Not too long afterwards an off-duty police officer in plain-clothes stopped on his way home to make a phone call. While he stood talking on an outdoor public phone, two muggers rushed up to him. One of them brandished a gun and de­manded his wallet. Instead, the officer drew a gun and sent the armed mugger to the morgue.

The Los Angeles Times usually describes such incidents along the lines of: "That's one robber who certainly picked on the wrong person." Why shouldn't every person be the wrong person? Ironically, the same Los Angeles Times regularly edi­torializes against an armed citizenry and has never seen an anti-gun piece of legislation that it didn't like. Somehow the paper believes that disarming peaceable, law-abiding citizens will affect criminal behavior.

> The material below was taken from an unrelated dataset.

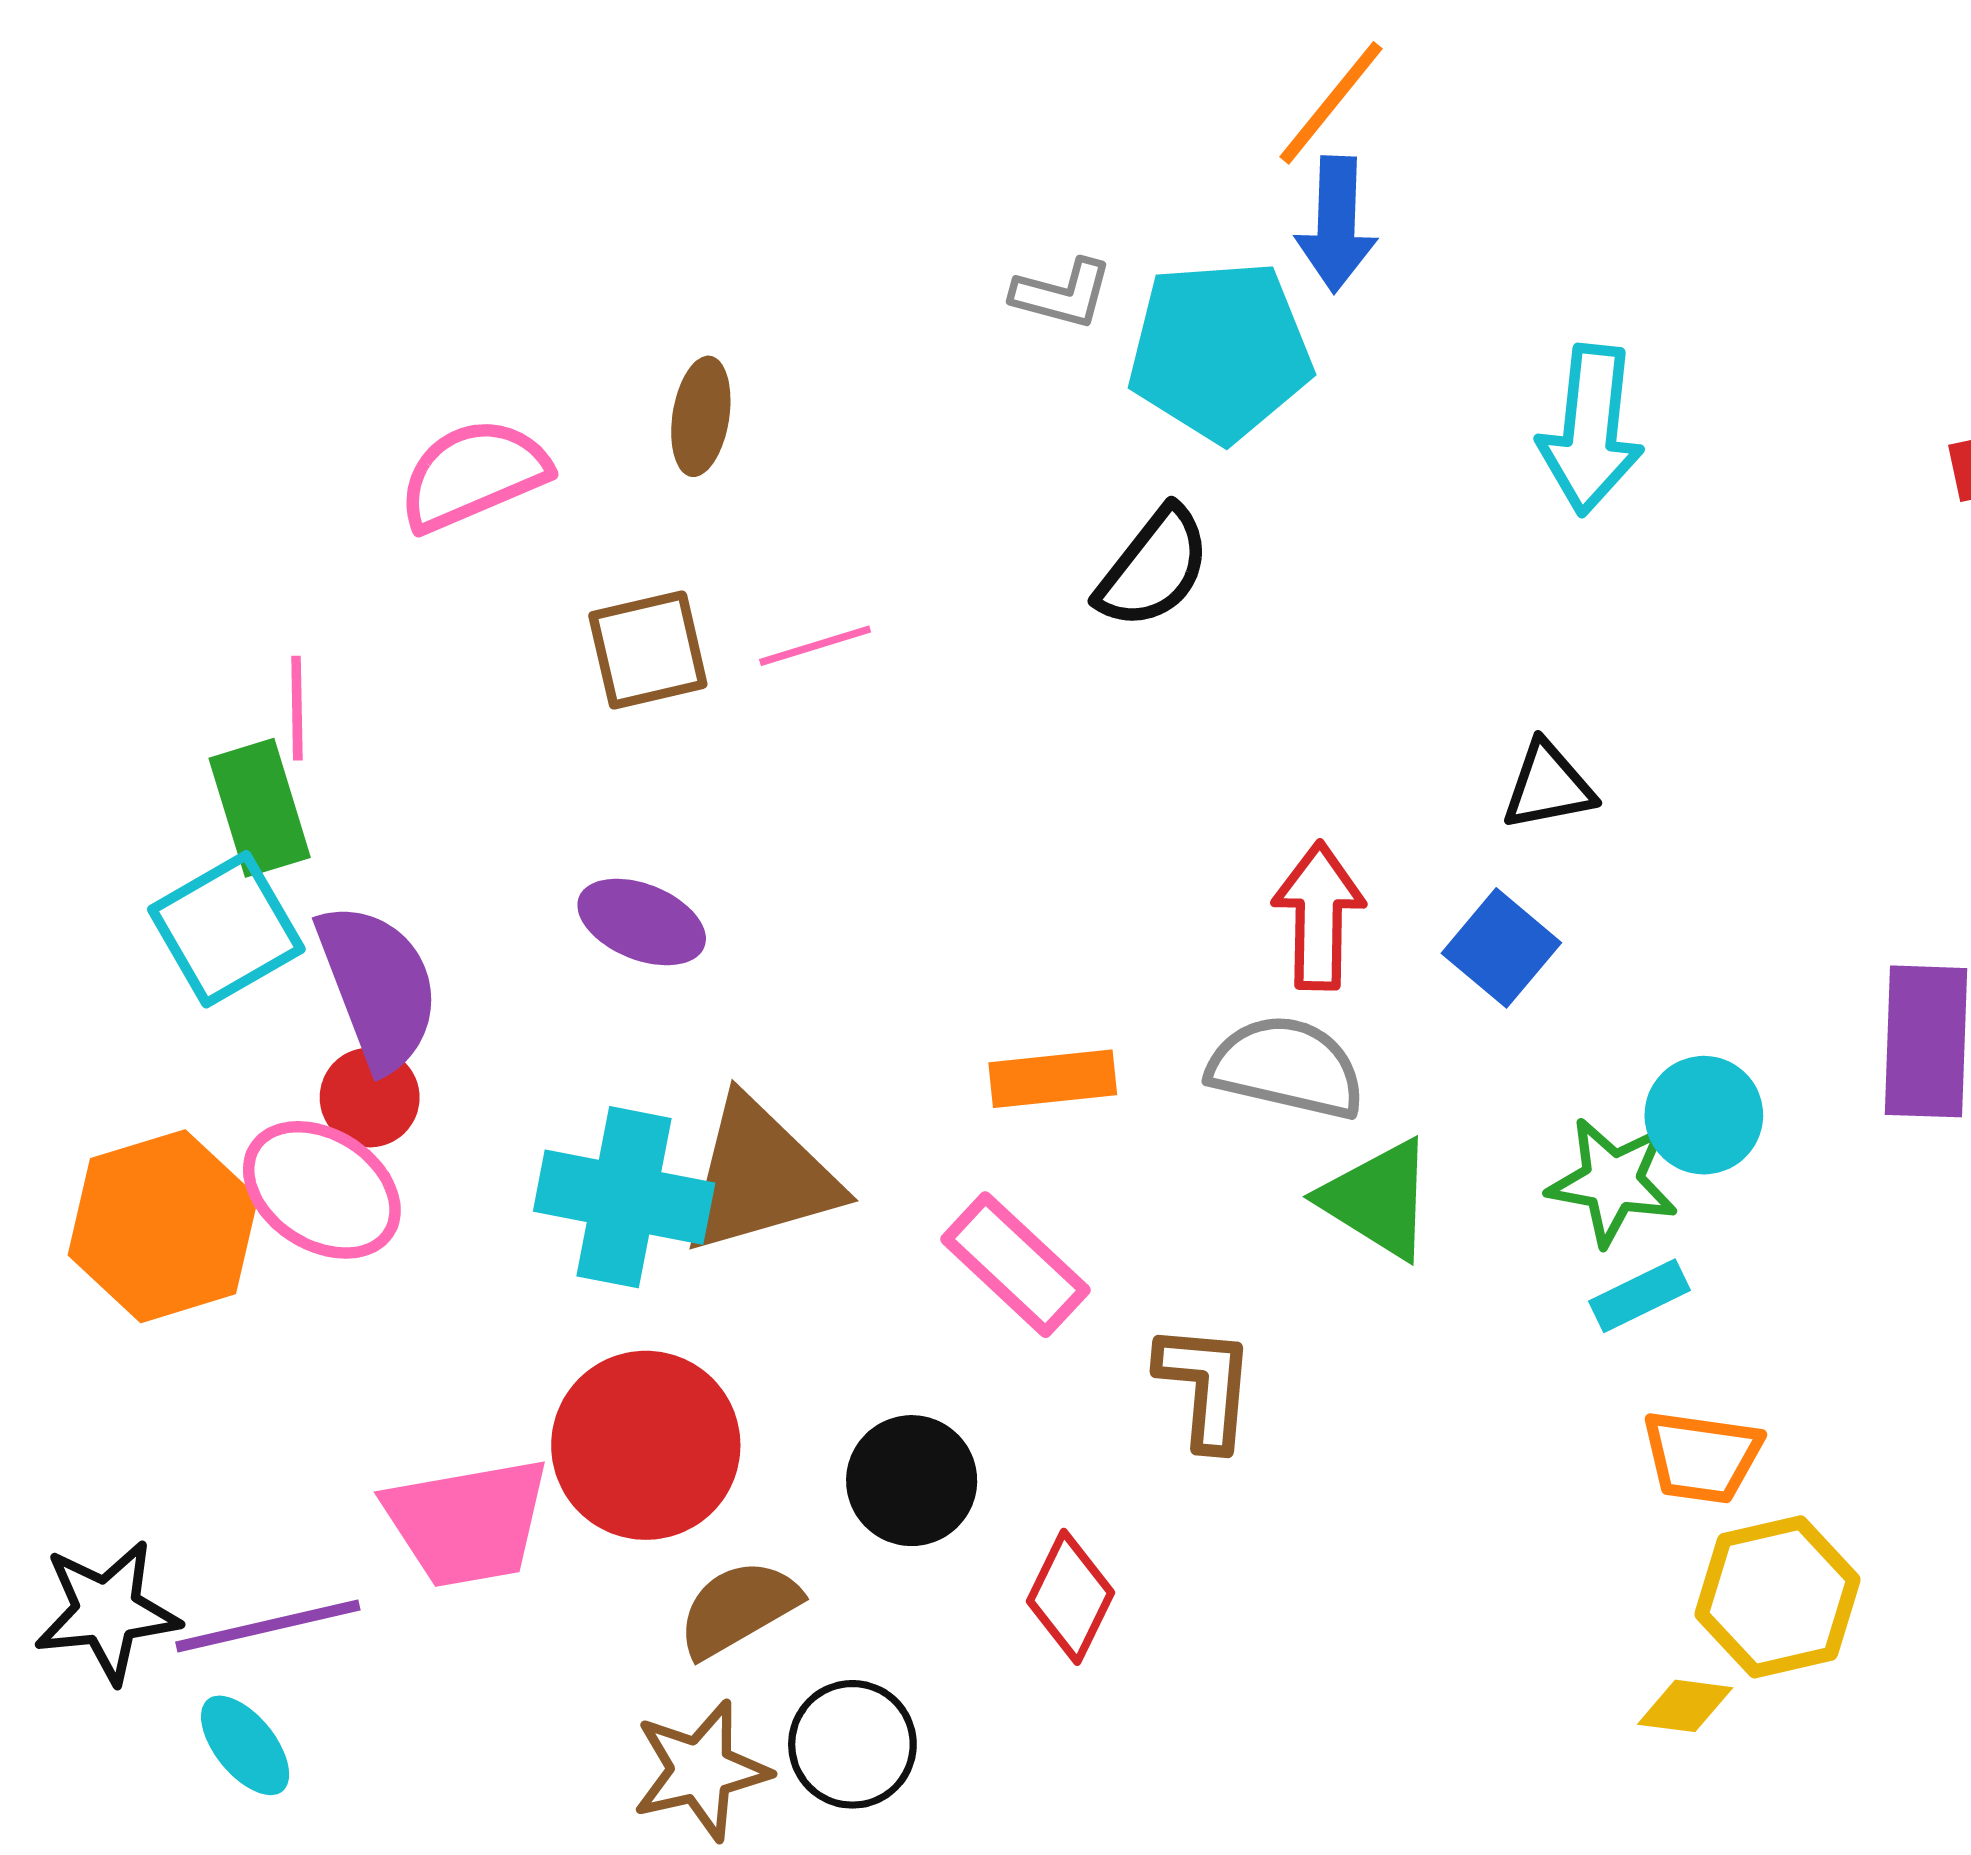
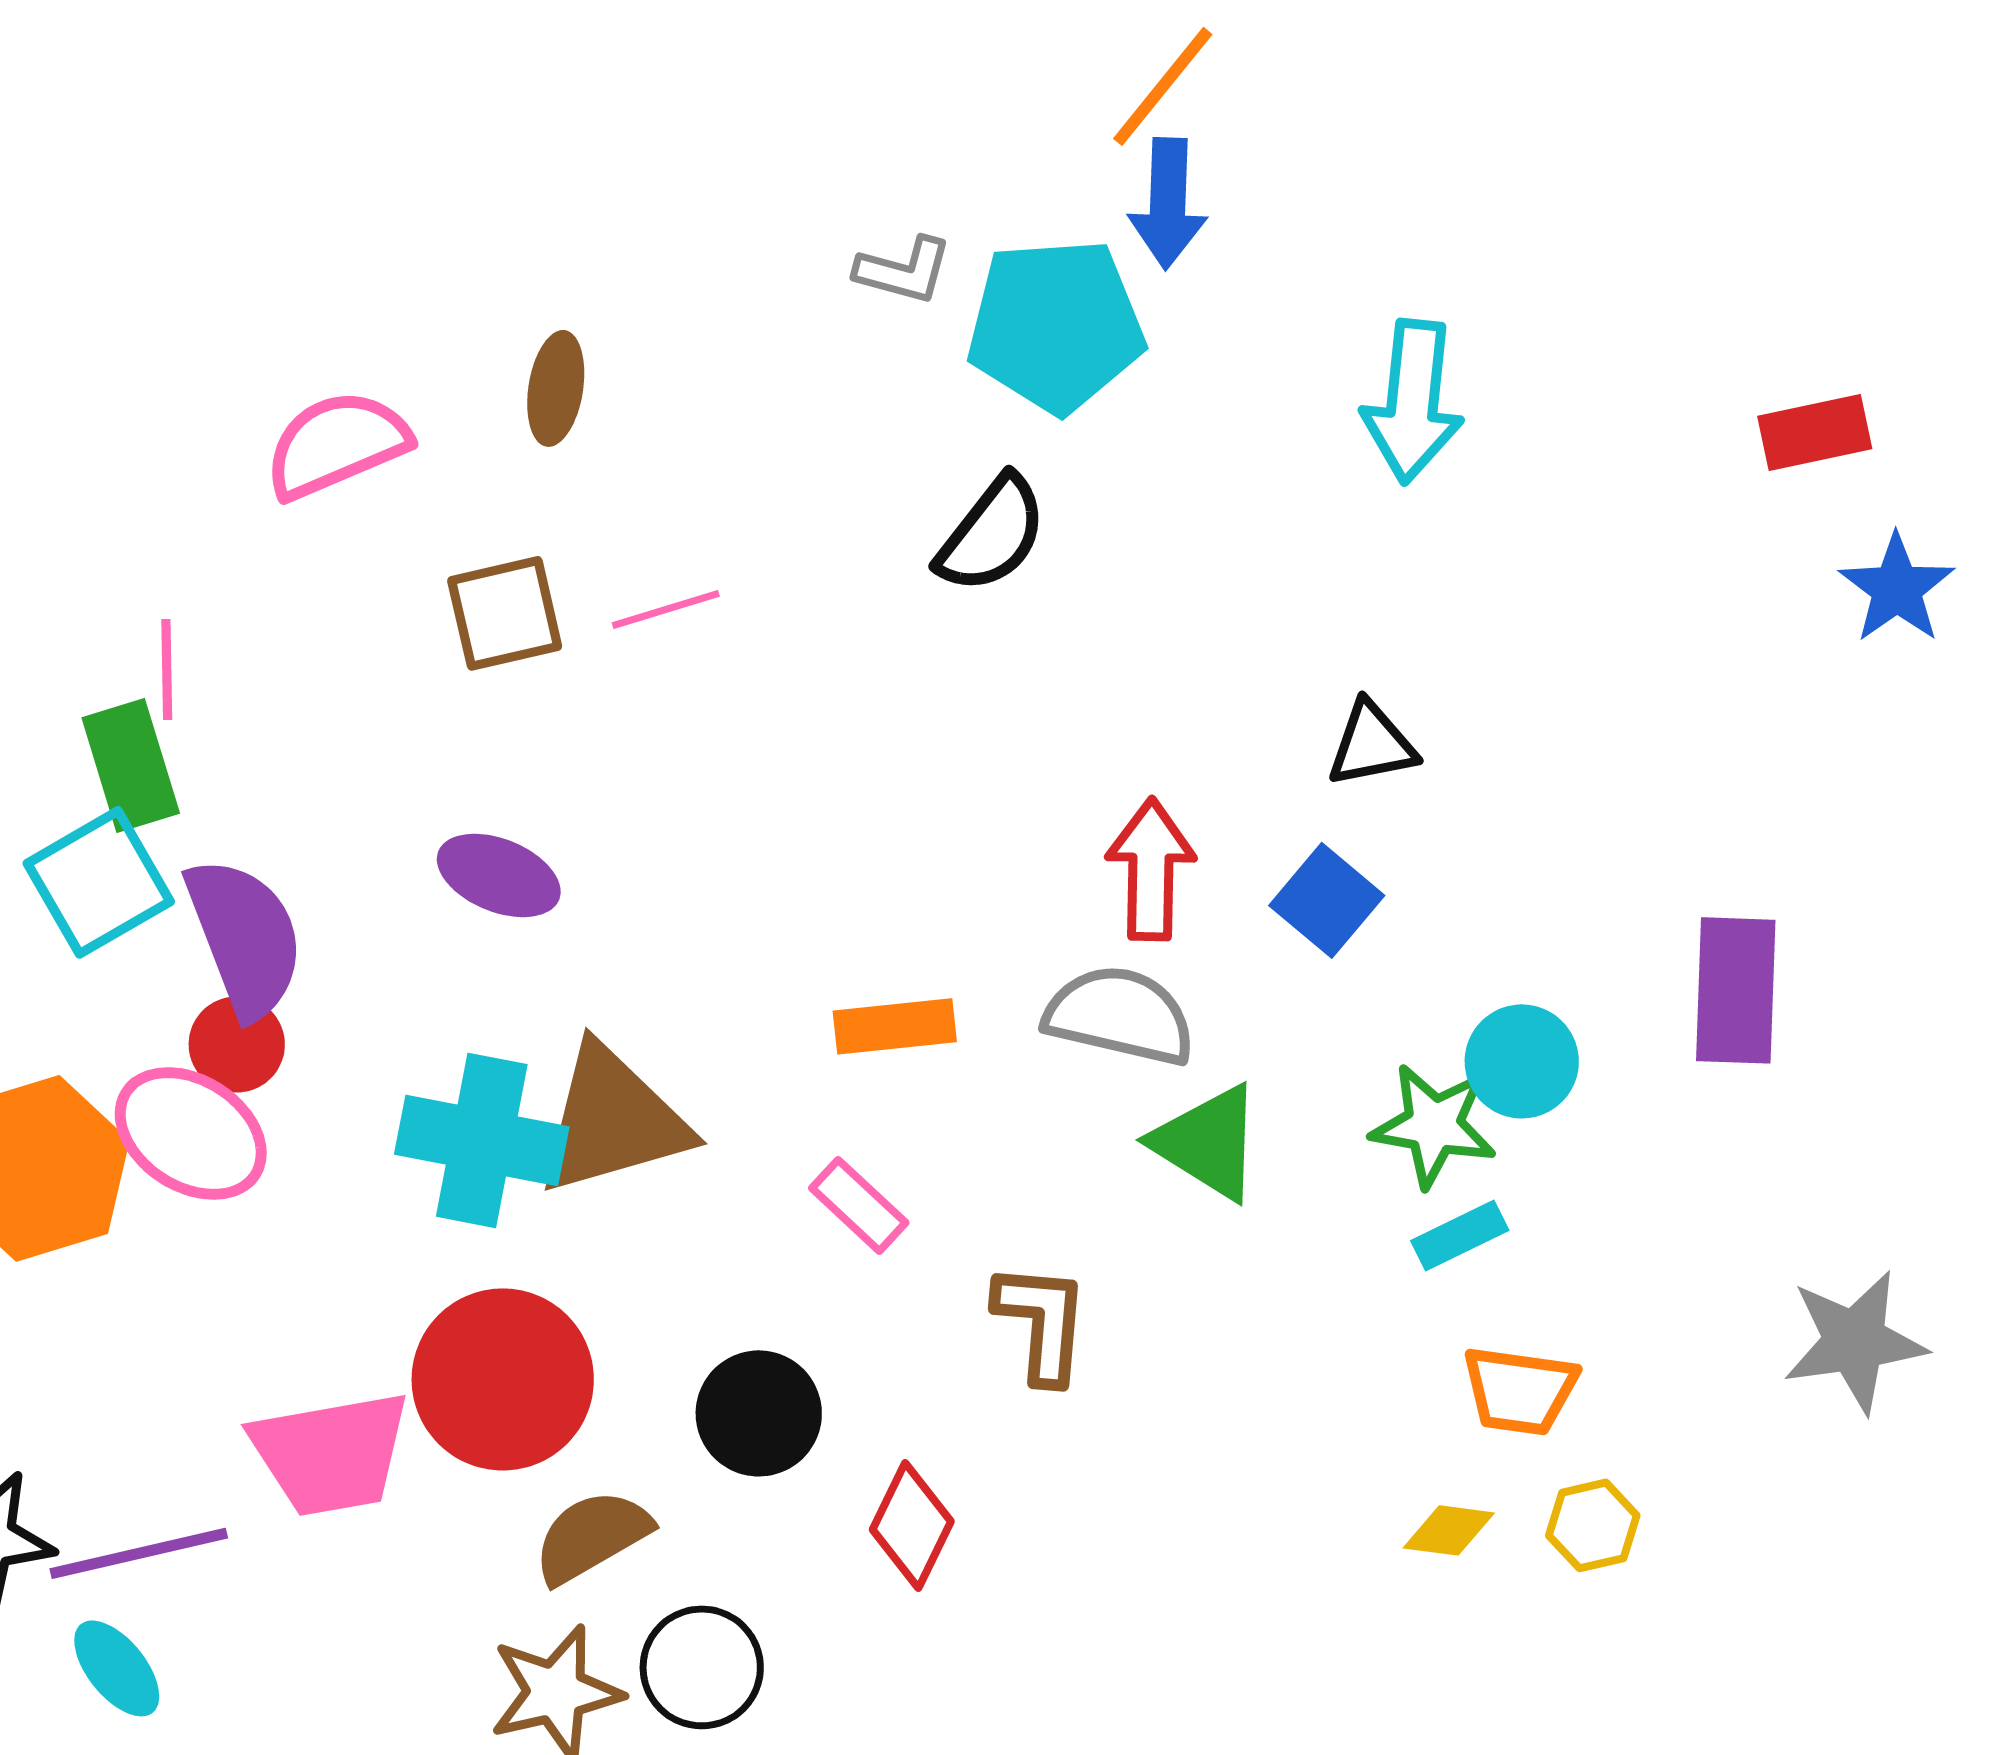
pink rectangle: (1015, 1265) -> (859, 1205), size x0.7
yellow hexagon: (1778, 1597) -> (1593, 1525), size x0.6
yellow diamond: (1685, 1706) -> (1449, 1530), moved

I have often wondered what an Auroran or Bodieite would think of America today, if he or she were suddenly transport­ed to the late 20th century. I think he would be shocked to learn that sometime and somewhere between then and now we lost our way and our will as a nation and a people. It would boggle an Auroran's or a Bodieite's mind to be forced to aban­don his weapon of choice and then to be told by the authori­ties that when confronted by a robber he should meekly sur­render his poke of dust or that he should feign sleep while a burglar pillages his home. It would be incomprehensible for a Nixon or a McDonald to abandon, without a fight, his home in the city and flee to a suburban hamlet or to stand idly by while women are ravaged. What malaise, what weakening of the personal and national will has caused America to come to this, we might ask. We do not seem to be able to summon the courage to defend our persons, our homes, our culture, our bor­ders, our language. While today we hand the barbarians the keys to the gates, an American in the Old West would have drawn a deep breath, aimed carefully, taken up the slack on the trigger, squeezed, and treated them to a good dose of lead.